If we cannot perform miracles, is there anything else we can do to attract people? We have a greater attractive power than miracles! In John 14, Jesus prophesied that the apostles, and by extension all Christians, would do greater works than He, “Most assuredly, I say to you, he who believes in Me, the works that I do he will do also; and greater works than these he will do, because I go to My Father” (John 14.12). They, and we, do it by quantity. Together we do even more than He did.
First Corinthians chapters 12 and 13 explain something greater than miraculous works. Do you know what it is? What could someone show you more impressive than a miracle? “But earnestly desire the best gifts. And yet I show you a more excellent way” (1Co 12.31), and that is the way of love as the next chapter teaches.
Note this in John 6. It is not so much the miraculous, but good works through love that gets people’s attention, “Jesus answered them and said, ‘Most assuredly, I say to you, you seek Me, not because you saw the signs, but because you ate of the loaves and were filled’” (John 6.26).
Remember Jesus attracted harlots, tax collectors, and sinners. Do we attract them today? If God dwelling among His people should be the most attractive force field on earth, and people are not flocking to us, what does that mean? God is not among us? Or is something else wrong?
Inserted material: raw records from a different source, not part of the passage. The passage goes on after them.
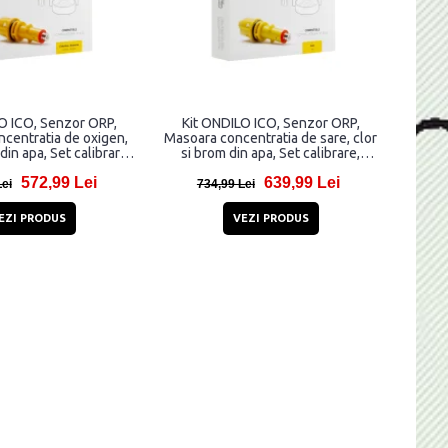
O ICO, Senzor ORP,
Kit ONDILO ICO, Senzor ORP,
centratia de oxigen,
Masoara concentratia de sare, clor
din apa, Set calibrare,
si brom din apa, Set calibrare,
Portocaliu
Galben
572,99 Lei
639,99 Lei
Lei
734,99 Lei
EZI PRODUS
VEZI PRODUS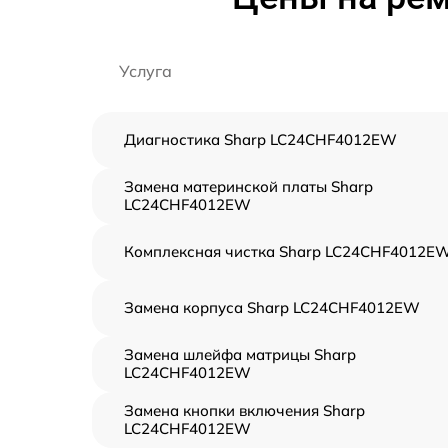
Услуга
Диагностика Sharp LC24CHF4012EW
Замена материнской платы Sharp
LC24CHF4012EW
Комплексная чистка Sharp LC24CHF4012E
Замена корпуса Sharp LC24CHF4012EW
Замена шлейфа матрицы Sharp
LC24CHF4012EW
Замена кнопки включения Sharp
LC24CHF4012EW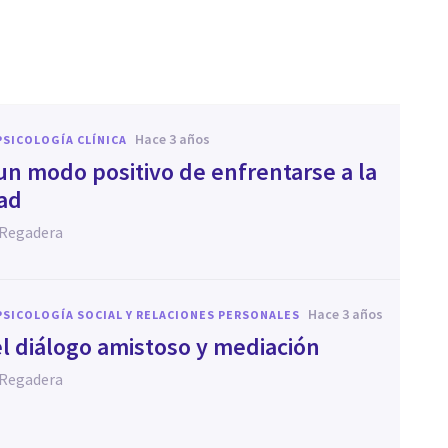
hace 3 años
PSICOLOGÍA CLÍNICA
 un modo positivo de enfrentarse a la
ad
 Regadera
hace 3 años
PSICOLOGÍA SOCIAL Y RELACIONES PERSONALES
el diálogo amistoso y mediación
 Regadera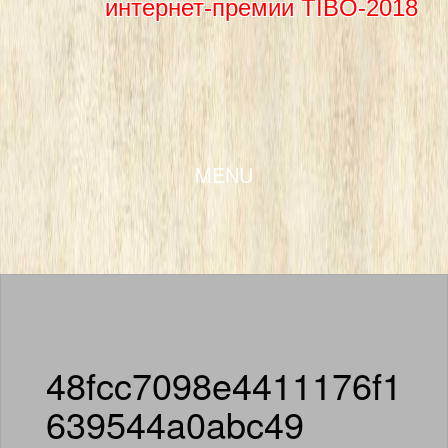
интернет-премии TIBO-2018
SKIP TO CONTENT
MENU
48fcc7098e4411176f1
639544a0abc49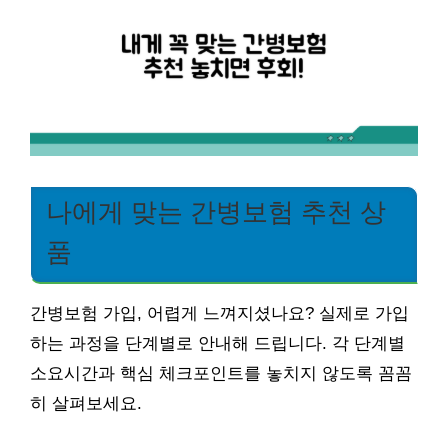
나에게 맞는 간병보험 추천 상
품
간병보험 가입, 어렵게 느껴지셨나요? 실제로 가입
하는 과정을 단계별로 안내해 드립니다. 각 단계별
소요시간과 핵심 체크포인트를 놓치지 않도록 꼼꼼
히 살펴보세요.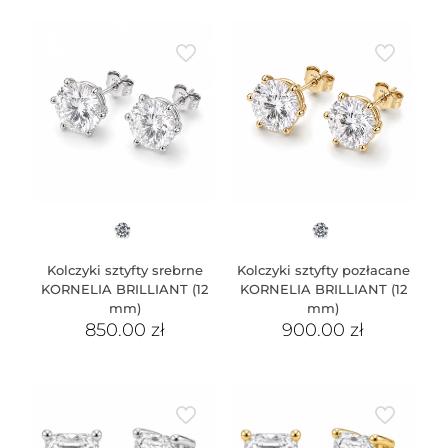
Kolczyki sztyfty srebrne
Kolczyki sztyfty pozłacane
KORNELIA BRILLIANT (12
KORNELIA BRILLIANT (12
mm)
mm)
850.00
zł
900.00
zł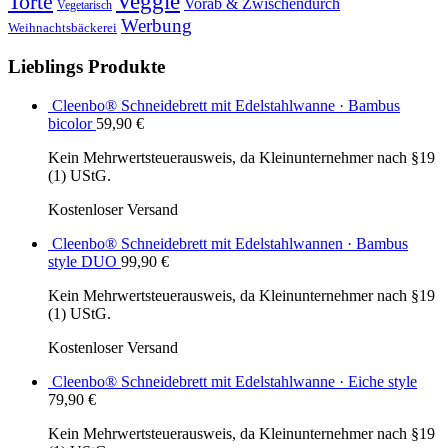
Veggie
Torte
Vorab & Zwischendurch
Vegetarisch
Werbung
Weihnachtsbäckerei
Lieblings Produkte
Cleenbo® Schneidebrett mit Edelstahlwanne · Bambus
bicolor
59,90
€
Kein Mehrwertsteuerausweis, da Kleinunternehmer nach §19
(1) UStG.
Kostenloser Versand
Cleenbo® Schneidebrett mit Edelstahlwannen · Bambus
style DUO
99,90
€
Kein Mehrwertsteuerausweis, da Kleinunternehmer nach §19
(1) UStG.
Kostenloser Versand
Cleenbo® Schneidebrett mit Edelstahlwanne · Eiche style
79,90
€
Kein Mehrwertsteuerausweis, da Kleinunternehmer nach §19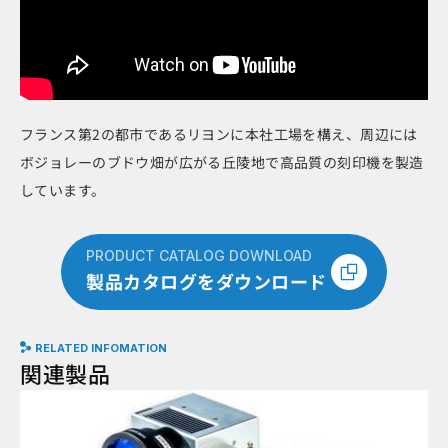
フランス第2の都市であるリヨンに本社工場を構え、周辺には
ボジョレーのブドウ畑が広がる丘陵地で高品質の刻印機を製造
しています。
PRODUCT CATALOG DOWNLOAD
製品カタログをダウンロード
RELATED INFOMATION
関連製品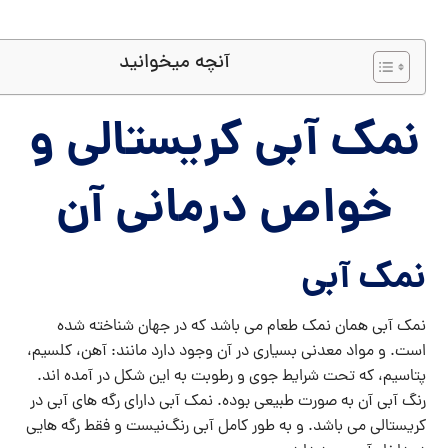
آنچه میخوانید
نمک آبی کریستالی و
خواص درمانی آن
نمک آبی
نمک آبی همان نمک طعام می باشد که در جهان شناخته شده
است. و مواد معدنی بسیاری در آن وجود دارد مانند: آهن، کلسیم،
پتاسیم، که تحت شرایط جوی و رطوبت به این شکل در آمده اند.
رنگ آبی آن به صورت طبیعی بوده. نمک آبی دارای رگه های آبی در
کریستالی می باشد. و به طور کامل آبی رنگ‌نیست و فقط رگه هایی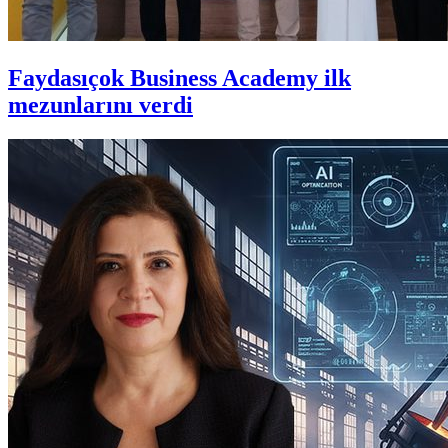
Faydasıçok Business Academy ilk
mezunlarını verdi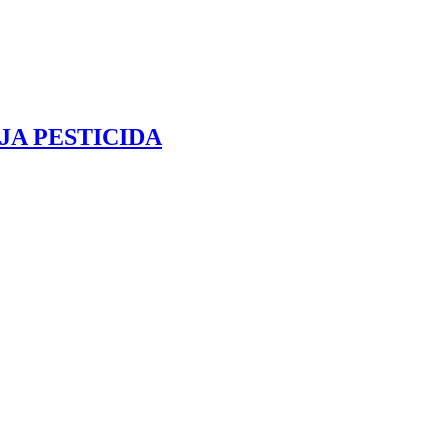
JA PESTICIDA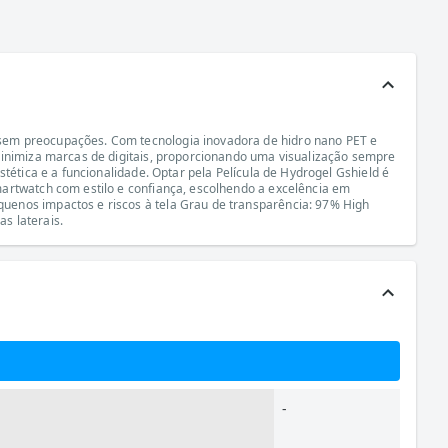
 sem preocupações. Com tecnologia inovadora de hidro nano PET e
minimiza marcas de digitais, proporcionando uma visualização sempre
tética e a funcionalidade. Optar pela Película de Hydrogel Gshield é
martwatch com estilo e confiança, escolhendo a excelência em
uenos impactos e riscos à tela Grau de transparência: 97% High
s laterais.
-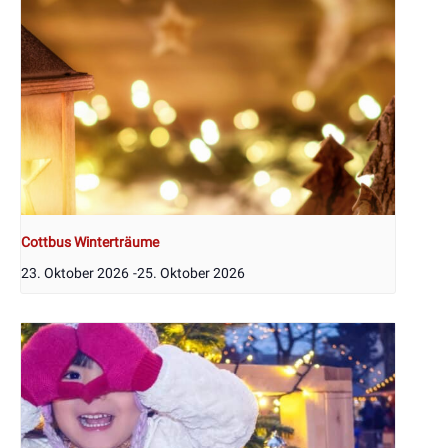
Cottbus Winterträume
23. Oktober 2026
-
25. Oktober 2026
What can we do in place of miracles? If we cannot do miracles, but we can show love, how can we do it? Take away the miraculous element, what did Jesus and the apostles do for people? Helped them when they were sick. Helped them with their physical limitations. Gave people time and attention.
Miracles grab the attention quickly, but fade. Love shown through good works does not instantly produce large crowds, but the effect lasts longer and in the end there are more people. Miracles done all the time lose their drawing power. Love done all the time increases its drawing power. People do not care how much the church knows and whether the church has the truth until they know how much we care about them.
Give the people you know a reason to come to us. Let us work together, not against one another, to create an attractive congregation (Gal 5.13–15).